#### WHAT YOU NEED TO DO
Read through the listing and copy every line that contains the word "linecap".

--- SUPPLIED ENTRIES Enclosed Below ---

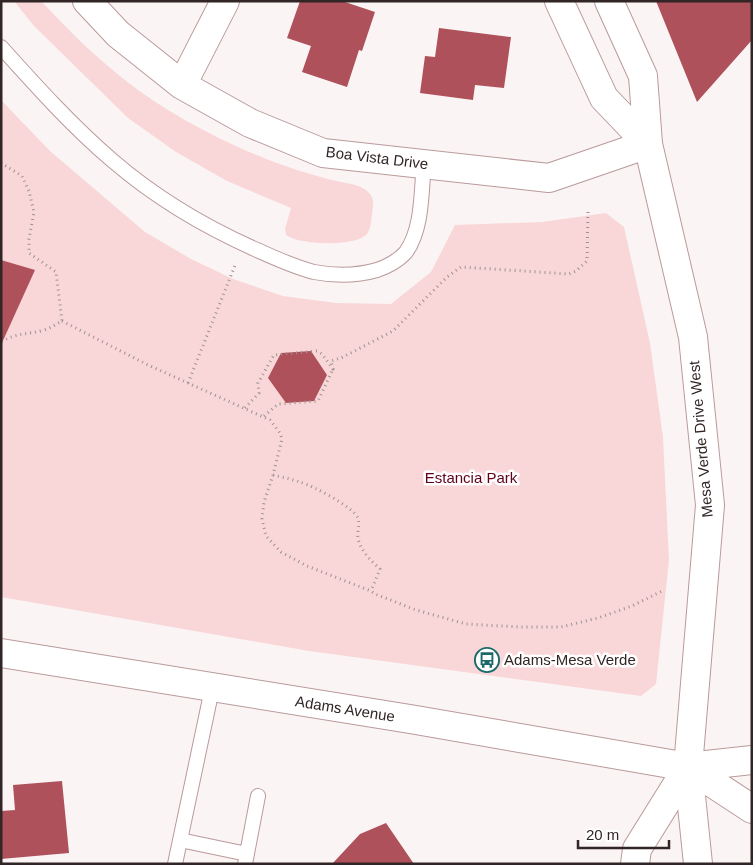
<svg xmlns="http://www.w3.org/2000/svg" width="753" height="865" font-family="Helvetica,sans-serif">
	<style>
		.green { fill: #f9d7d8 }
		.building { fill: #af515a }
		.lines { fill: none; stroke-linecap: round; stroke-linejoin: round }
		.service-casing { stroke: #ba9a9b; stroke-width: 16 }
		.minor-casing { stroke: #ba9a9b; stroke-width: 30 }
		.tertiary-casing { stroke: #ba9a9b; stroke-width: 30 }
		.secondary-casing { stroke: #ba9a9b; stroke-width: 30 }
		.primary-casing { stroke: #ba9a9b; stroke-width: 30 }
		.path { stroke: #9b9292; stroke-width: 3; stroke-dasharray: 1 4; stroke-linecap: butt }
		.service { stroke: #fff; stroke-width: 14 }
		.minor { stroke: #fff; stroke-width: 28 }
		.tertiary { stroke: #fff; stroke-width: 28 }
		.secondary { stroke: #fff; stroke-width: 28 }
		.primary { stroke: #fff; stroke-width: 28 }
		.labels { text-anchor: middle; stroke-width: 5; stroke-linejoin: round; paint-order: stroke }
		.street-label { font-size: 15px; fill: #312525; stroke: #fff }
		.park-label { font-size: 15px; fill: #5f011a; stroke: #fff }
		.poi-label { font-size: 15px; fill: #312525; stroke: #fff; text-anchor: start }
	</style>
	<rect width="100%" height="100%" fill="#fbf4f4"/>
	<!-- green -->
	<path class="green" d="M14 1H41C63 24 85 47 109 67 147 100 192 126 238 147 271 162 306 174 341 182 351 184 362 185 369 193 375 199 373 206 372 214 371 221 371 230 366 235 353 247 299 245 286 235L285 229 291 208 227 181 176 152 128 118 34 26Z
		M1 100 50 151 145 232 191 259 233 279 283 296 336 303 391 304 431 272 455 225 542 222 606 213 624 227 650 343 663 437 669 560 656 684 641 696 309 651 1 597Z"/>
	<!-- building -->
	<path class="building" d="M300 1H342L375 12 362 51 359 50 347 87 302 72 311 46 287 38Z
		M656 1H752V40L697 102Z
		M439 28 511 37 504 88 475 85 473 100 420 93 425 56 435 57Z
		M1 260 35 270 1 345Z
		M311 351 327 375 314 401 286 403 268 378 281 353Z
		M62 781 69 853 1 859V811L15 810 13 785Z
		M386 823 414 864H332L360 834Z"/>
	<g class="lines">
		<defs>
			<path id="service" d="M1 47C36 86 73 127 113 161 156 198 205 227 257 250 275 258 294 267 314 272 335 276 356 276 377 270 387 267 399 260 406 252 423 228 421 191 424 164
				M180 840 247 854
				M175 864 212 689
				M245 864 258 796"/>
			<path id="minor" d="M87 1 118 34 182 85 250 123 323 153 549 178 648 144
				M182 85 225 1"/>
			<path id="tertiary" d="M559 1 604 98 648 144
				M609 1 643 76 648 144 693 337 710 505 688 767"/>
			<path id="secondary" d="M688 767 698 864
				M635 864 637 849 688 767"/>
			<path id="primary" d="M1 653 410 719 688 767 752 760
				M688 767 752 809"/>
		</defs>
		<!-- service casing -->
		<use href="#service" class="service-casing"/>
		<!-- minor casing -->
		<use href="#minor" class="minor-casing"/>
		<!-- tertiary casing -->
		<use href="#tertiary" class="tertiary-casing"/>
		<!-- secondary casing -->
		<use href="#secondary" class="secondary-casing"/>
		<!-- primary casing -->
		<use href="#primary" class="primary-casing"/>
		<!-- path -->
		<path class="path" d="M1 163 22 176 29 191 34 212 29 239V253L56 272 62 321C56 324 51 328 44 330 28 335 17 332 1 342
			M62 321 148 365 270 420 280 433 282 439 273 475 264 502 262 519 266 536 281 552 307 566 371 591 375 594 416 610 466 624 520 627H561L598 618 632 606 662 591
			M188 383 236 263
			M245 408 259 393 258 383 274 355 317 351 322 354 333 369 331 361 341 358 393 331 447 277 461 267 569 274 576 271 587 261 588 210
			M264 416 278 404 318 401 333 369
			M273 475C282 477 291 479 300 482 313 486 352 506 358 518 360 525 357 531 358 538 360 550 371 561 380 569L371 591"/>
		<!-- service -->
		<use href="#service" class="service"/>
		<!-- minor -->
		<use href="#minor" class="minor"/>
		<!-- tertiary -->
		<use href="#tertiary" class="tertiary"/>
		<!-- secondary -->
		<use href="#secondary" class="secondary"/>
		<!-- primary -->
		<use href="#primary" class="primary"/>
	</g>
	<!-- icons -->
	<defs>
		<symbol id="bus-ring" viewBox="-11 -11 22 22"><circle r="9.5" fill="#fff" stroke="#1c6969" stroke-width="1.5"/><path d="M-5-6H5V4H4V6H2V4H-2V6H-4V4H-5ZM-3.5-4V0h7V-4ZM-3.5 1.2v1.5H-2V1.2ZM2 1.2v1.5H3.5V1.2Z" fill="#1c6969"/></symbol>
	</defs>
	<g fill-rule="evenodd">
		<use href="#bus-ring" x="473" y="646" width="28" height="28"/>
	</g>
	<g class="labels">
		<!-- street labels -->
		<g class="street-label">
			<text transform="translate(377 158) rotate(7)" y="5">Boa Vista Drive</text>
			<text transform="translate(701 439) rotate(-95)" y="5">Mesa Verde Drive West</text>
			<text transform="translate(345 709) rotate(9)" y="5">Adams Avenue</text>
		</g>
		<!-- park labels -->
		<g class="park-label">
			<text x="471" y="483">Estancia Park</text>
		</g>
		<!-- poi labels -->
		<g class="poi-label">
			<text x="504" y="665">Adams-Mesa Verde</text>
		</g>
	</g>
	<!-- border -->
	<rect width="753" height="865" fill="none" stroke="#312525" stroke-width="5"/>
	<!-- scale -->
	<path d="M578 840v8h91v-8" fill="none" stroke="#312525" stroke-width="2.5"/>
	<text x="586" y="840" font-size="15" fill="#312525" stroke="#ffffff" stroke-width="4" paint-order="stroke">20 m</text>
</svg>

--- End of Enclosed SUPPLIED ENTRIES ---

#### RESPONSE
		.lines { fill: none; stroke-linecap: round; stroke-linejoin: round }
		.path { stroke: #9b9292; stroke-width: 3; stroke-dasharray: 1 4; stroke-linecap: butt }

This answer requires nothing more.